Подхватите рецензию на книгу об истории советского Центрального телевидения и напишите продолжение, начиная после её последнего предложения.

## Исходный текст
════════════════════

В главной роли — зритель. О книге «Между „Правдой“ и „Временем“. История советского Центрального телевидения»
От названия книги «Между „Правдой“ и „Временем“» читатель закономерно может ожидать сравнительно-исторического сопоставления газеты «Правды» и новостной программы «Время» или, шире, сравнения советской печати и телевидения. Такие ожидания обманутся: Кристин Эванс сосредоточена сугубо на телевизионных процессах, а сравнение с периодической печатью проводится лишь однажды в контексте конкуренции телевидения с другими СМИ.
Опираясь на архивные источники и интервью, исследовательница хочет продемонстрировать динамику развития главного советского массмедиа, а также преемственность между эпохами застоя и перестройки. Институциональные аспекты отношений между государственно-партийными органами и сетью телевизионных студий ее интересуют в меньшей степени. Например, вопроса о цензуре и литовании она практически не касается. В стороне остаются и вопросы о визуальных решениях и техническом исполнении телепрограмм. Эванс сосредоточена на аудитории, способах измерять ее настроения и мнения, а также на том, как публика влияла на сетку вещания и сценарии телевизионных программ. Иными словами, главные герои этой монографии — телезрители.

════════════════════

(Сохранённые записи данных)
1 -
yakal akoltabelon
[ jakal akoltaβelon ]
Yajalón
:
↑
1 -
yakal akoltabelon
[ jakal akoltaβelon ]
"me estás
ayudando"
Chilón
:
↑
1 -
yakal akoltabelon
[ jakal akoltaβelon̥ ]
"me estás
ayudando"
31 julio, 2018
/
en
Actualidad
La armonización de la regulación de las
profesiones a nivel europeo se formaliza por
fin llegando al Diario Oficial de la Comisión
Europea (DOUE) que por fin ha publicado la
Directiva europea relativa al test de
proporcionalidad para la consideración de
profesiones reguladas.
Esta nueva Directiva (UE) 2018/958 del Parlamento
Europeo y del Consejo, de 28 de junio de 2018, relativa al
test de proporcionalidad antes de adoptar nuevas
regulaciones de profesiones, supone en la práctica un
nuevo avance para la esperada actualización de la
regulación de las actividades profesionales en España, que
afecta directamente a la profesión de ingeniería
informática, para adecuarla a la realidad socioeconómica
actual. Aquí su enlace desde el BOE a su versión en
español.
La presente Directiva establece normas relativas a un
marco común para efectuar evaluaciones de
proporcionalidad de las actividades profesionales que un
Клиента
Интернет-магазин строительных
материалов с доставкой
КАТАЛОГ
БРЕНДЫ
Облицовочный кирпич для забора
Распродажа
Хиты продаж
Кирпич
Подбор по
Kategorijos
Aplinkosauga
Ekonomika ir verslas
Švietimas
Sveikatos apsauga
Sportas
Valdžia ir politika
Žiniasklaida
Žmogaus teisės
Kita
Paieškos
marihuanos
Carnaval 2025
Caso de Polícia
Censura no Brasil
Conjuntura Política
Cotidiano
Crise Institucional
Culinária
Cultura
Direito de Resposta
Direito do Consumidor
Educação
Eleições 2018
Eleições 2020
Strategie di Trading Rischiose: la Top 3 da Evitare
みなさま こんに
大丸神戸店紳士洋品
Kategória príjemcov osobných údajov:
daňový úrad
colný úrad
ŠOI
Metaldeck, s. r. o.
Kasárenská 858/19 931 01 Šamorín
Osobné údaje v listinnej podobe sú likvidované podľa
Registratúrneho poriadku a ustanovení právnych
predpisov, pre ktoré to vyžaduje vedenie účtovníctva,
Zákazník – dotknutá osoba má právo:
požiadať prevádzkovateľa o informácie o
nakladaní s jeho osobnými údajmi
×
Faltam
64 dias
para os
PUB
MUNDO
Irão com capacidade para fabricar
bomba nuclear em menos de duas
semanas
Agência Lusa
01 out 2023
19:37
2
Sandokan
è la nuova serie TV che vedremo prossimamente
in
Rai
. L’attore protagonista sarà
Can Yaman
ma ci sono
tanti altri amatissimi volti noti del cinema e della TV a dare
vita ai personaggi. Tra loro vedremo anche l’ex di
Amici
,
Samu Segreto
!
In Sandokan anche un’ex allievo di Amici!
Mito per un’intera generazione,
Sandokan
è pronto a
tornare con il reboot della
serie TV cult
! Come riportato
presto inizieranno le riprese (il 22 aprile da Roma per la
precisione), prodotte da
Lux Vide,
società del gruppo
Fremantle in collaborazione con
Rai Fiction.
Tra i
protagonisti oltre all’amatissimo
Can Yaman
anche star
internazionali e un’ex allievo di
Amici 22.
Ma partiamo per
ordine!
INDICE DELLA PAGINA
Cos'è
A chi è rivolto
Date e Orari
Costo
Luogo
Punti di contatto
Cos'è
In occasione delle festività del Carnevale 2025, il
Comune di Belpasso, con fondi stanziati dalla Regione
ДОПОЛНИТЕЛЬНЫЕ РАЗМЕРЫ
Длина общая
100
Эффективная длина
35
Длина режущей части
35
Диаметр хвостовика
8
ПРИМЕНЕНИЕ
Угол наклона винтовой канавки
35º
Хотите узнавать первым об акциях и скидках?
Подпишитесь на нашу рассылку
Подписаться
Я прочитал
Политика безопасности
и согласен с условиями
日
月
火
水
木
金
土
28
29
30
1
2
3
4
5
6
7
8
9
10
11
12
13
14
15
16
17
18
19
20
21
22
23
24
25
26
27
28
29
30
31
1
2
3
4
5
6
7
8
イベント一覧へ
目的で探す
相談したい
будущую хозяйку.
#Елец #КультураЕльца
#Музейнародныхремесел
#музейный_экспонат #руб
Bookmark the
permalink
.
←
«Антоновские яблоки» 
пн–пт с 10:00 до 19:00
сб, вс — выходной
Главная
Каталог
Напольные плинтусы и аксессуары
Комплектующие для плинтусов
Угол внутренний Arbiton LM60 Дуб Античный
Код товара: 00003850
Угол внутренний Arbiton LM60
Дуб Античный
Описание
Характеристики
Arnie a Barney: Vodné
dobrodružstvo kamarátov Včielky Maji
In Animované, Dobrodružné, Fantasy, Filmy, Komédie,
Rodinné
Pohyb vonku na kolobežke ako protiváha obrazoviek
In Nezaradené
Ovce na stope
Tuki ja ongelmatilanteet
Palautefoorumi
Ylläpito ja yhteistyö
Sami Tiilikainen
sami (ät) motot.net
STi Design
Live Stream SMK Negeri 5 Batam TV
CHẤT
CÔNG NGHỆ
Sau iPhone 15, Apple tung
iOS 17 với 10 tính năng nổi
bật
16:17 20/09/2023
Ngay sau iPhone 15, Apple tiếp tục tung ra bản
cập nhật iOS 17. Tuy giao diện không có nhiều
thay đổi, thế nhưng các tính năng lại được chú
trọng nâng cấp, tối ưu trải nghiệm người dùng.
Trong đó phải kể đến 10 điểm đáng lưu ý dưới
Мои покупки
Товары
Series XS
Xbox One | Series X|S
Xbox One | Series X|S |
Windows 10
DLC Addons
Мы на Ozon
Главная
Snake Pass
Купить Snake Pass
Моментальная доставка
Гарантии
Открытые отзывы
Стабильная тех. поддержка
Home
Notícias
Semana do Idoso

════════════════════

## Ваш ответ
Первая глава посвящена преимущественно 1950-м, эпохе становления массового телевидения. Эванс указывает, что в это время медиа воспринималось как способ выйти за рамки повседневной рутины. Прямые трансляции из Москвы Всемирного молодежного фестиваля в 1957 году и полета Гагарина в 1961-м донесли праздничную атмосферу даже в далекие уголки Союза. Но подобного масштаба события происходили не каждый день, а праздника хотелось всегда. Как поддерживать веселье и единение на регулярной основе — такой вопрос стоял перед сотрудниками центрального ТВ. В поиске форм «трансляции радости» в дома советских граждан (тех, у кого уже был заветный черно-белый телеприемник — КВН-49 или даже «Рубин») прошли 1960-е. Усилия не пропали даром: именно развлекательные программы стали пользоваться наибольшей популярностью у зрителей.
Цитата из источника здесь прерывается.